Buy Pride
Pride is a British film based on a really interesting moment in the nineteen eighties. During the coal miner strikes of 1982, a young gay man in London founded Gays & Lesbians Support the Miners. The oddity of this alliance is obvious on its face (“Because the miners have always come to our aid?” one gay character queries sarcastically when confronted with the idea). But this tale of young, urban gays and rough-and-tumble, rural Welsh coal miners coming together is an absolute marvel. It’s a film that could easily have become both cheesy and pretentious, but the film is neither; it manages to simply be a really compelling, engaging and exuberant story about disparate people coming together.
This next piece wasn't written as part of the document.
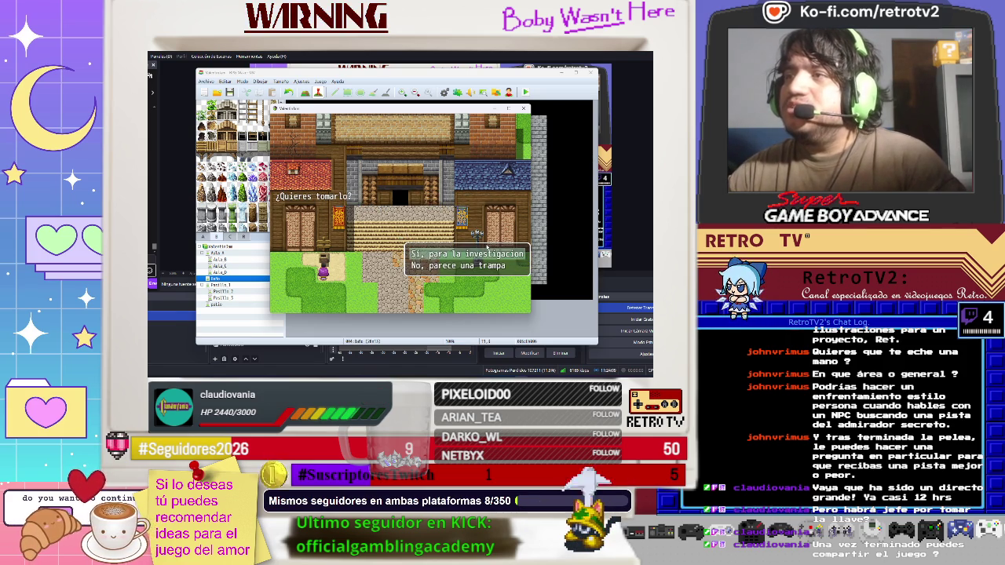
{"action": "key", "text": "Down"}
It dodges every bullet that could have taken it down. Partly this is due to the script, which assembles a huge cast of characters, well into the double digits, and yet manages to somehow give all of them compelling character arcs; this isn’t just a film about two groups – it’s very definitely about the people that make up those two groups. The script even dares to give the bigoted villager some depth; there’s a wonderful scene where we see her briefly waver in her homophobic stance and we start to understand in that moment just what’s behind her stubbornness and it makes her a more sympathetic character and less a cardboard villain. And credit to the cast, which is dead perfect to a man/woman. Ben Schnetzer’s performance as Mark Ashton, the young, naïve, dead earnest organizer of GLSM is a genuinely star-making one. I hope his star rises; I really want to see him in other things after this magnificent turn. Paddy Considine is a joy as a warm-hearted, awkward villager. Bill Nighy and Imelda Staunton give reliably crusty, human performances as villagers as well. Dominic West is magnificent as a flamboyant elder statesman of GLSM. And I have to give serious praise to Russell Tovey who shows up in only one brief scene as a gay man who’s just received an AIDS diagnosis; it’s a tiny, tiny part, but he’s absolutely brilliant, a perfect example of making a small part big. I could go on through the cast list and not hit a bad performance, but in short, this is a gloriously entertaining, genuinely inspiring, deeply moving film. It may sound corny, but this is a wonderful movie. Highly recommended. 4 stars.
tl;dr – unlikely alliance of gays and coalminers makes for a witty, warm-hearted, sincere film that genuinely inspires without ever condescending or veering into insipid or cheesy territory. 4 stars.